Of Loss and Anguish
Deb Mukharji
BURNT SHADOWS by Kamila Shamsie Bloomsbury, 2009, 367 pp., 425
August 2009, volume 33, No 8/9

On August 9, 1945, Hiroko Tanaka’s life changed forever. As she rejoiced at the thought of her future with Konrad, her German lover, a mushroom cloud enveloped Nagasaki. Hiroko survived, the design on her silk kimono burning its imprint on her back. The title of the book remains a constant reminder of the horror that was Hiroshima and Nagasaki. Burnt Shadows is a novel of almost epic proportions with a theme of loss and anguish, hope and renewal. The victim of the atomic bomb comes to Delhi on the cusp of partition and finds love. She finds Sajjad who is attached to his Dilli and his mohalla, only to find fate and the circumstances of the day relocating him and his Japanese bride to Karachi. And this is the story of their lives, of their son and friends, as Pakistan itself changes with Islamization and the Afghan struggle against Soviet occupation and the darkness that followed 9/11.
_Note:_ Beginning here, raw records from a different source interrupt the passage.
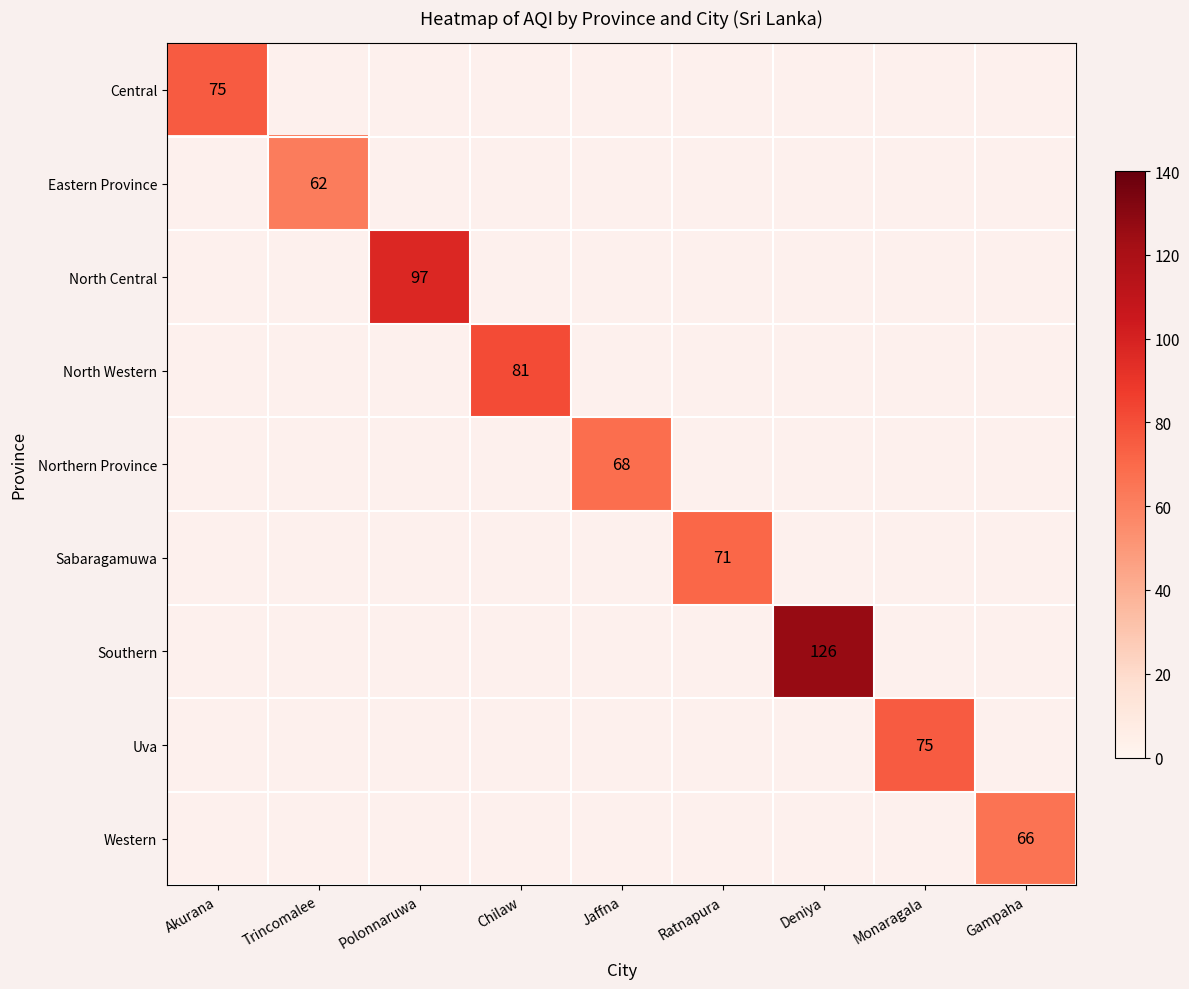

Is the value of Uva at Gampaha greater than the value of North Central at Trincomalee?

No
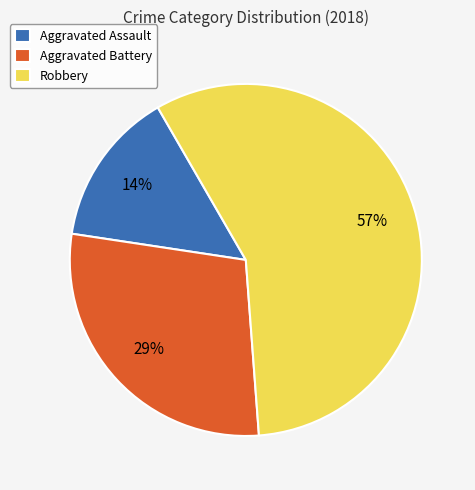

Rank the categories by value from highest to lowest.

Robbery, Aggravated Battery, Aggravated Assault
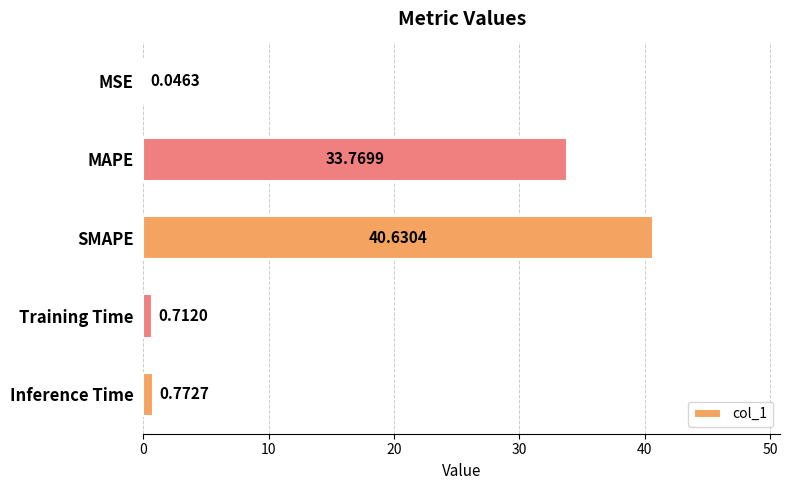

Count the number of categories in the chart.

5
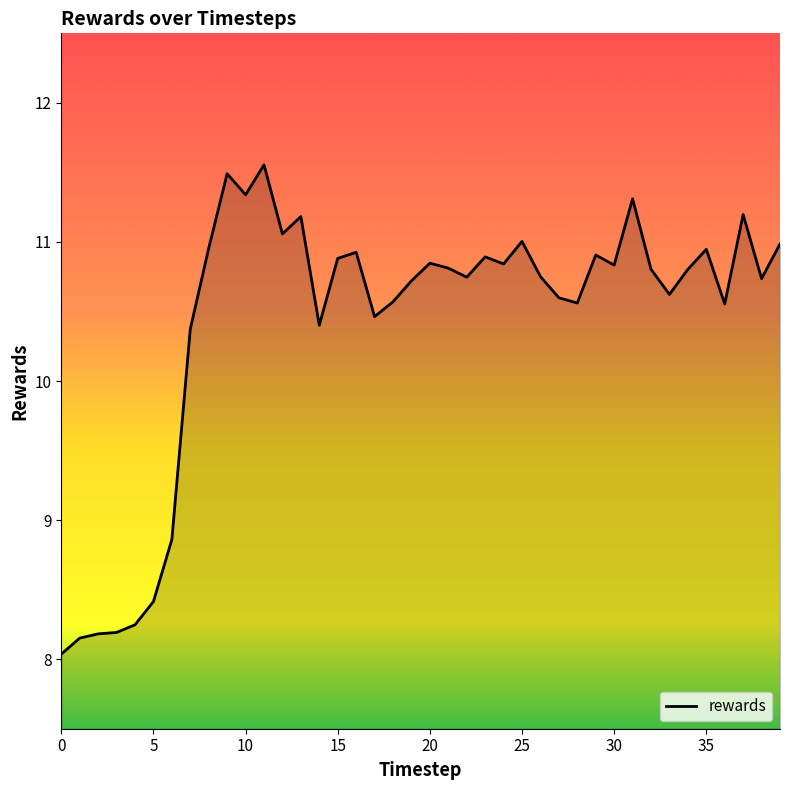

What is the average value?

10.4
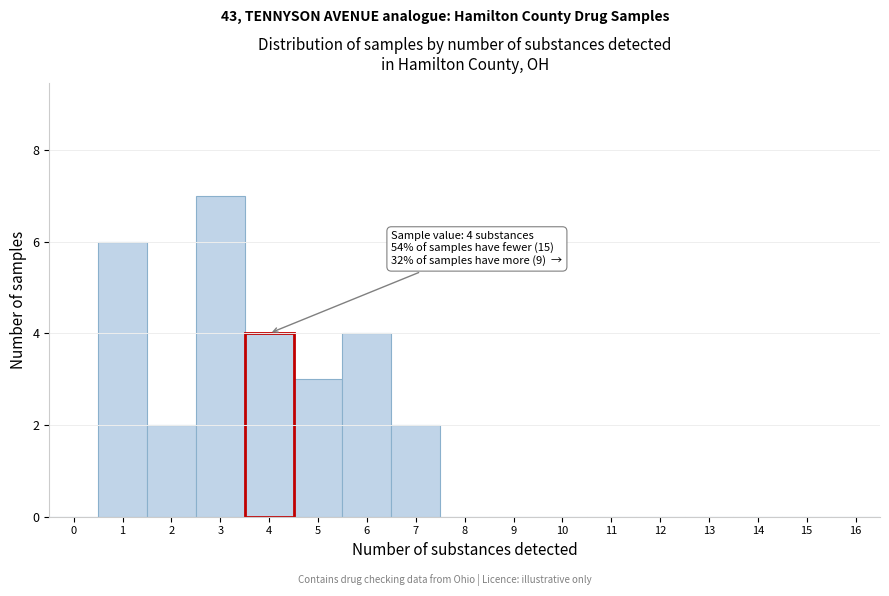

Reading right to left, list all the values displayed in this chart.

16=0	15=0	14=0	13=0	12=0	11=0	10=0	9=0	8=0	7=2	6=4	5=3	4=4	3=7	2=2	1=6	0=0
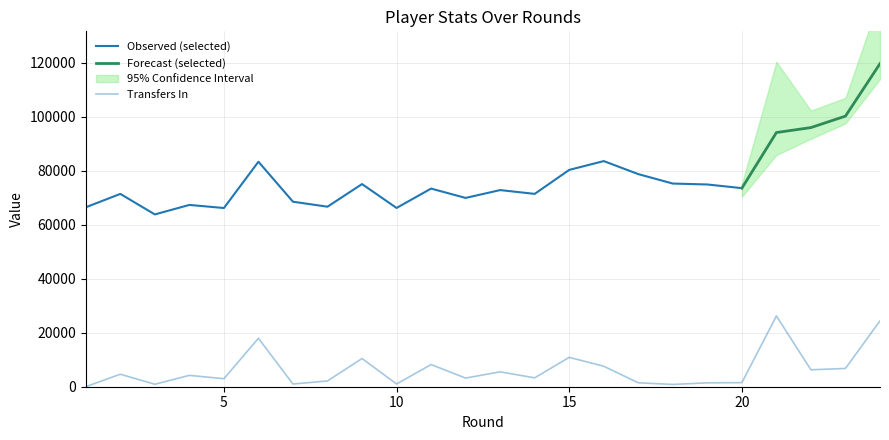

Which label corresponds to the smallest value in the chart?

1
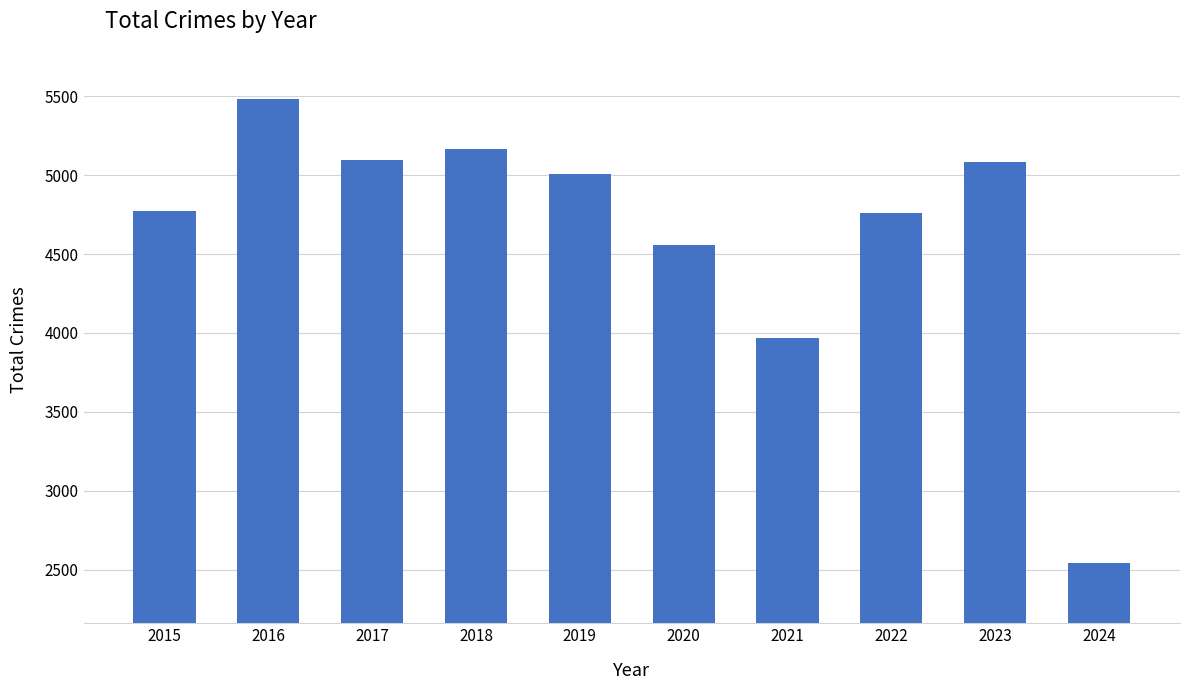

Does the chart contain stacked bars?

No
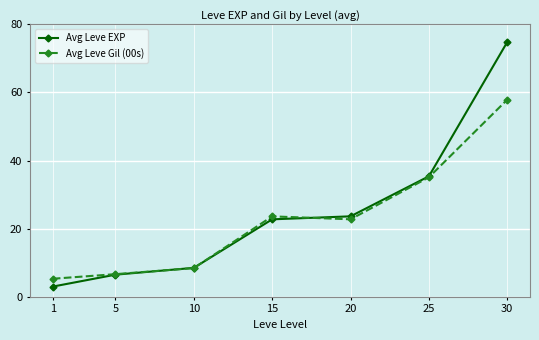

Where is Avg Leve EXP nearest to the value 38?

25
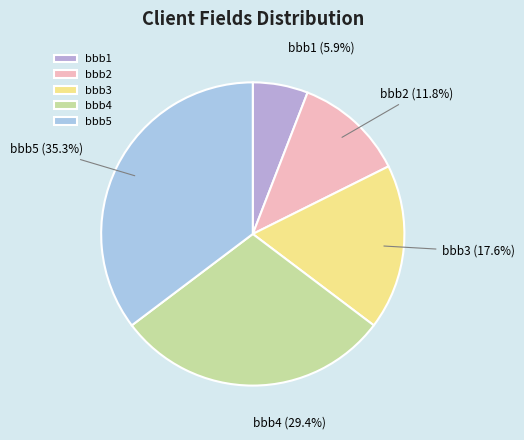

Does any single category account for the majority?

No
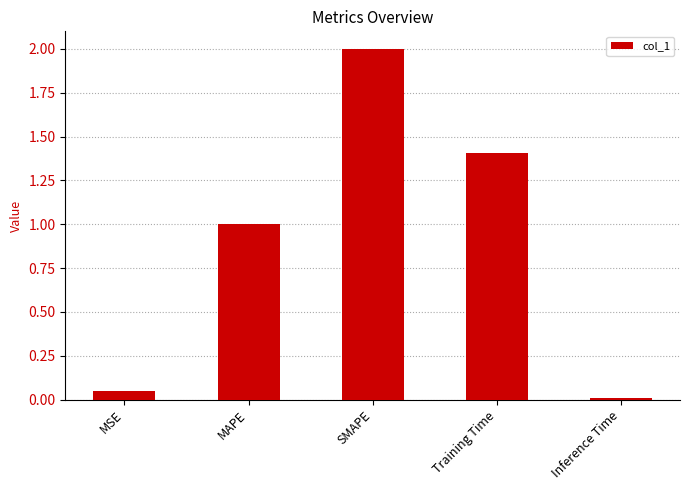

What is the value of the 4th bar from the left?

1.4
Kamila Shamsie is not constrained by sequence or continuity. Decades pass before the narrative is resumed, the past occasionally glimpsed in sepia to lend substance to the present. And decades pass again before the thread is picked up at yet another defining moment. Hiroko Tanaka remains the central connecting strand, but the other characters come vividly to life as time unfolds—her husband Sajjad for whom Dilli will always be home and Raza, the bright and self-absorbed son, who is yet to find himself. As does Harry, the Englishman turned American, who connects the past and the present. There is Ilse, Konrad’s sister, who befriended Hiroko on her lonely arrival in Delhi and who has the courage to seek and find freedom for herself. And if these are the main characters in this remarkable narrative, many others appear to make their contribution.